In the thread following Jim’s post “Politics in the Church”, several people–Aaron, Steve, Jeremy, and others–have pointed out that it is not clear that those who are described or who describe themselves as “liberal Mormons” are, in fact, “liberals,” at least insofar as contemporary American political vernacular goes. Similarly, it’s not clear to me that “conservative”–with, again, the implication of political “conservatism” in the contempory American political context–fits up very well with the actual beliefs of those who label themselves or are labeled as such. (Kristine observed that, in the thread following my post on Elder Packer and beards, “conservatives” are feeling “oppressed” by my and others’ criticism of his comments–and yet, so far as I can tell, nothing political has come up in that thread at all. A while back, Nate started a huge thread by attacking “liberal Mormons”; yet despite his very careful specification of whom he was and wasn’t criticizing, things still got terribly out of hand.)
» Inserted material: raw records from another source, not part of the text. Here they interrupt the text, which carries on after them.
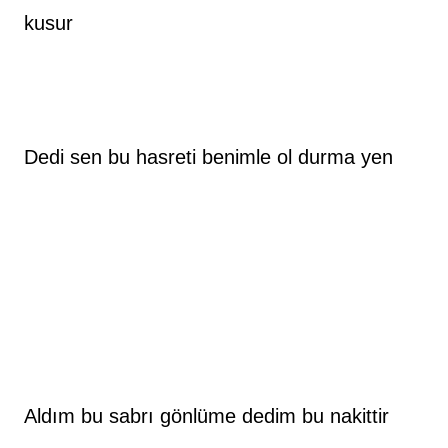
kusur
Dedi sen bu hasreti benimle ol durma yen
Aldım bu sabrı gönlüme dedim bu nakittir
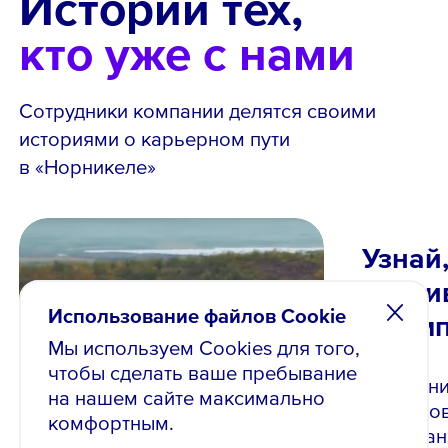
Истории тех,
кто уже с нами
Сотрудники компании делятся своими
историями о карьерном пути
в «Норникеле»
Узнай
разви
Использование файлов Cookie
в ком
Мы используем Cookies для того,
чтобы сделать ваше пребывание
Сотрудни
на нашем сайте максимально
планиров
комфортным.
в компан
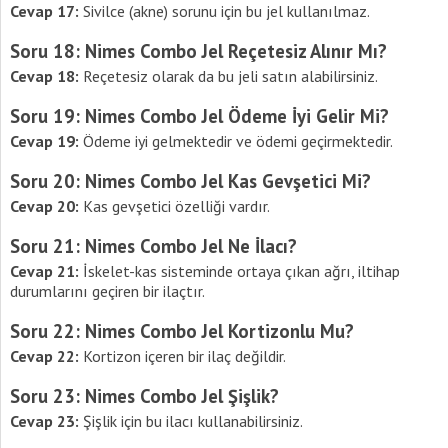
Cevap 17:
Sivilce (akne) sorunu için bu jel kullanılmaz.
Soru 18: Nimes Combo Jel Reçetesiz Alınır Mı?
Cevap 18:
Reçetesiz olarak da bu jeli satın alabilirsiniz.
Soru 19: Nimes Combo Jel Ödeme İyi Gelir Mi?
Cevap 19:
Ödeme iyi gelmektedir ve ödemi geçirmektedir.
Soru 20: Nimes Combo Jel Kas Gevşetici Mi?
Cevap 20:
Kas gevşetici özelliği vardır.
Soru 21: Nimes Combo Jel Ne İlacı?
Cevap 21:
İskelet-kas sisteminde ortaya çıkan ağrı, iltihap
durumlarını geçiren bir ilaçtır.
Soru 22: Nimes Combo Jel Kortizonlu Mu?
Cevap 22:
Kortizon içeren bir ilaç değildir.
Soru 23: Nimes Combo Jel Şişlik?
Cevap 23:
Şişlik için bu ilacı kullanabilirsiniz.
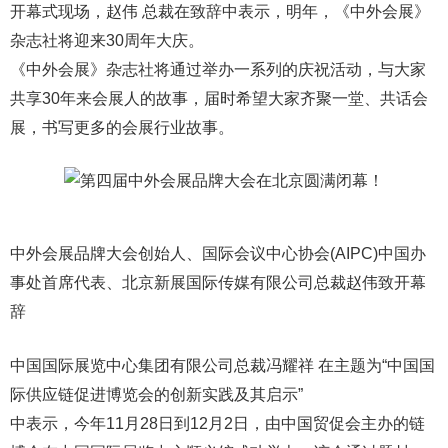
开幕式现场，赵伟 总裁在致辞中表示，明年，《中外会展》
杂志社将迎来30周年大庆。
《中外会展》杂志社将通过举办一系列的庆祝活动，与大家
共享30年来会展人的故事，届时希望大家齐聚一堂、共话会
展，书写更多的会展行业故事。
中外会展品牌大会创始人、国际会议中心协会(AIPC)中国办
事处首席代表、北京新展国际传媒有限公司总裁赵伟致开幕
辞
中国国际展览中心集团有限公司总裁冯耀祥 在主题为“中国国
际供应链促进博览会的创新实践及其启示”
中表示，今年11月28日到12月2日，由中国贸促会主办的链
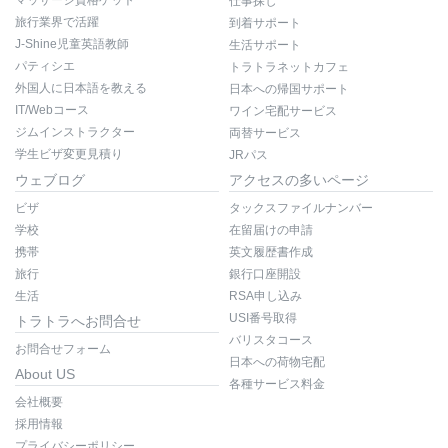
仕事探し
旅行業界で活躍
到着サポート
J-Shine児童英語教師
生活サポート
パティシエ
トラトラネットカフェ
外国人に日本語を教える
日本への帰国サポート
IT/Webコース
ワイン宅配サービス
ジムインストラクター
両替サービス
学生ビザ変更見積り
JRパス
ウェブログ
アクセスの多いページ
ビザ
タックスファイルナンバー
学校
在留届けの申請
携帯
英文履歴書作成
旅行
銀行口座開設
生活
RSA申し込み
USI番号取得
トラトラへお問合せ
バリスタコース
お問合せフォーム
日本への荷物宅配
About US
各種サービス料金
会社概要
採用情報
プライバシーポリシー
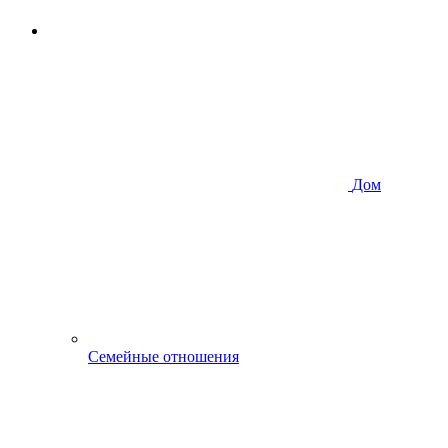
Дом
Семейные отношения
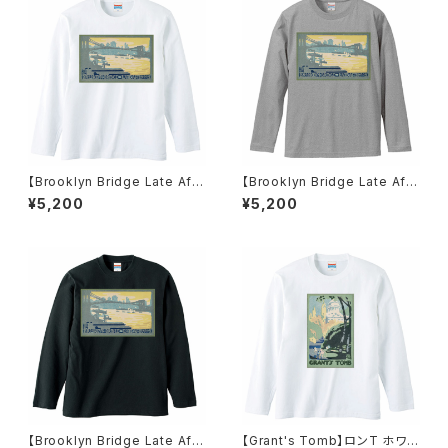
【Brooklyn Bridge Late Afte
【Brooklyn Bridge Late Afte
rnoon(1916)】ロンT ホワイト
rnoon(1916)】ロンT ミックスグ
¥5,200
¥5,200
ユニセックス
レー ユニセックス
【Brooklyn Bridge Late Afte
【Grant's Tomb】ロンT ホワイ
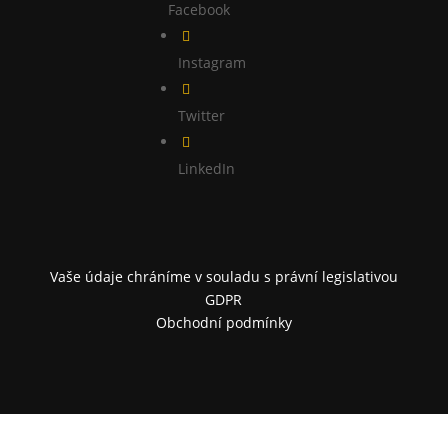
Facebook

Instagram

Twitter

LinkedIn
Vaše údaje chráníme v souladu s právní legislativou
GDPR
Obchodní podmínky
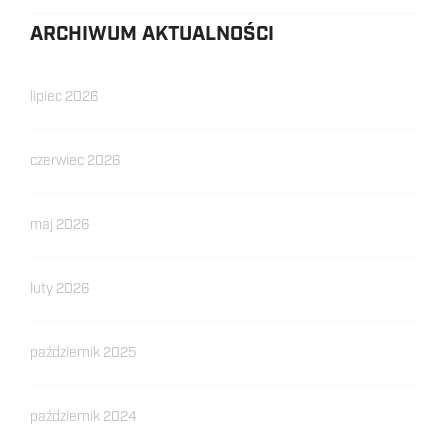
ARCHIWUM AKTUALNOŚCI
lipiec 2026
czerwiec 2026
maj 2026
luty 2026
październik 2025
październik 2024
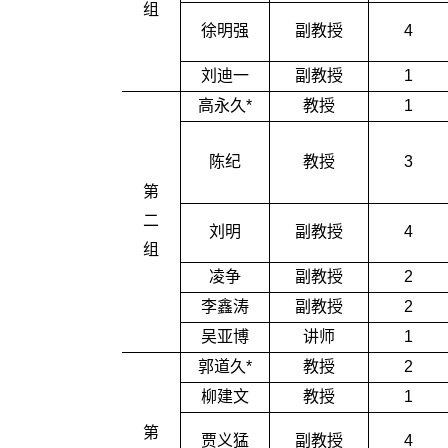
组
徐明强
副教授
4
刘迪一
副教授
1
高永久*
教授
1
陈纪
教授
3
第
二
刘明
副教授
4
组
凌争
副教授
2
李鑫涛
副教授
2
吴亚博
讲师
1
郭道久*
教授
2
柳建文
教授
1
第
贾义猛
副教授
4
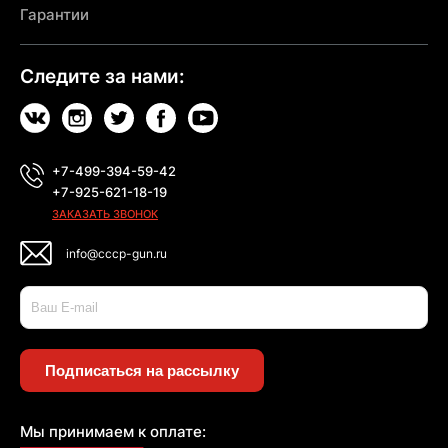
Гарантии
Следите за нами:
+7-499-394-59-42
+7-925-621-18-19
ЗАКАЗАТЬ ЗВОНОК
info@cccp-gun.ru
Подписаться на рассылку
Мы принимаем к оплате:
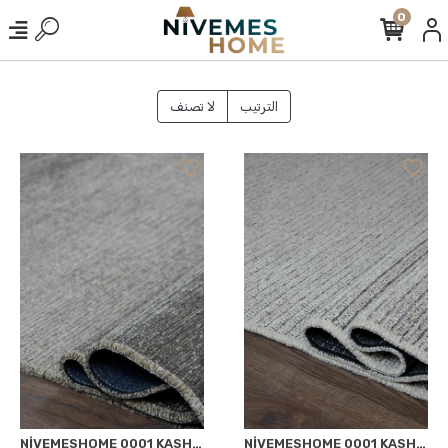
0
الترتيب
لا تصنف
NİVEMESHOME 0001 KASHE LOFT 200X290 HALI GRİ
NİVEMESHOME 0001 KASHE LOFT 200X290 HALI KREM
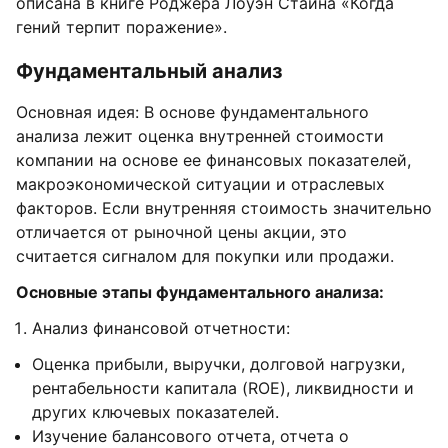
описана в книге Роджера Лоуэн Стайна «Когда
гений терпит поражение».
Фундаментальный анализ
Основная идея: В основе фундаментального
анализа лежит оценка внутренней стоимости
компании на основе ее финансовых показателей,
макроэкономической ситуации и отраслевых
факторов. Если внутренняя стоимость значительно
отличается от рыночной цены акции, это
считается сигналом для покупки или продажи.
Основные этапы фундаментального анализа:
Анализ финансовой отчетности:
Оценка прибыли, выручки, долговой нагрузки,
рентабельности капитала (ROE), ликвидности и
других ключевых показателей.
Изучение балансового отчета, отчета о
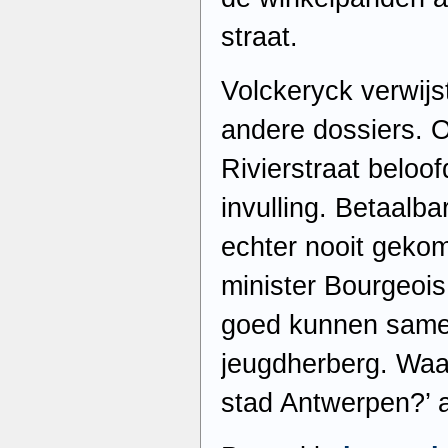
straat.
Volckeryck verwijst
andere dossiers. O
Rivierstraat beloo
invulling. Betaalb
echter nooit geko
minister Bourgeoi
goed kunnen same
jeugdherberg. Waa
stad Antwerpen?’ a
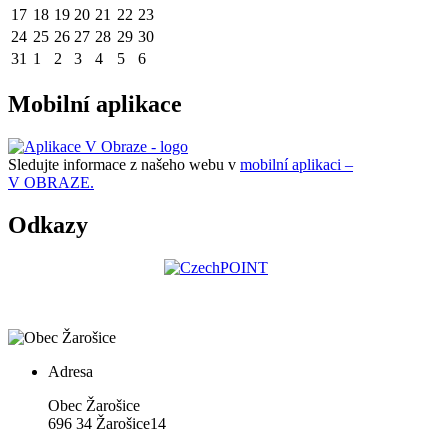
17
18
19
20
21
22
23
24
25
26
27
28
29
30
31
1
2
3
4
5
6
Mobilní aplikace
Sledujte informace z našeho webu v
mobilní aplikaci –
V OBRAZE.
Odkazy
Adresa
Obec Žarošice
696 34 Žarošice14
The problem is a simple one: being “liberal” and being “conservative” mean different things to different people. “Liberalism” can denote an attitude, a philosophical orientation, a set of policy and voting preferences, and so forth. Similarly, “conservativism” can be used to describe a set of beliefs regarding the economy, or gender roles, or Book of Mormon historicity, and so forth. It should go without saying that while there is often overlap between these several definitions, none of them necessarily entail one another. When I teach my political ideologies class, this is the point I have to make more than any other–labels must be used carefully, because what might be accurately described as “liberal” in one context might be nonsensical in any other.
So, here is my proposal: henceforth “liberal Mormons” are people who identify themselves as Mormon and whose political preference result in “liberal” voting habits. Similarly, “conservative Mormons” are Mormons who vote in accordance with “conservative” policies. I’m not crazy about these labels, as they’re quite banal–”liberal” and “conservative” are rich terms, and we ought to be able to use them more broadly. But unless one makes it very clear that the terms are being used philosophically, I think conversational safety and charity requires us to limit their use. The second and more interesting part of my proposal follows: what ought we to label those who have an “orthodox” or “traditional” relationship to church leadership and doctrine vs. those who have a more “heterodox” or “independent” perspective? There’s the old stand-by: “Iron Rod” vs. “Liahona,” which has the advantage of being well known, and which certainly gets us away from the “liberal vs. conservative” morass. But can we do better? I’m open to suggestions. Either way, I really think allowing for terminological overlap between the political and the churchly–however many real-world instances of such overlap there may be–is much more trouble than it’s worth.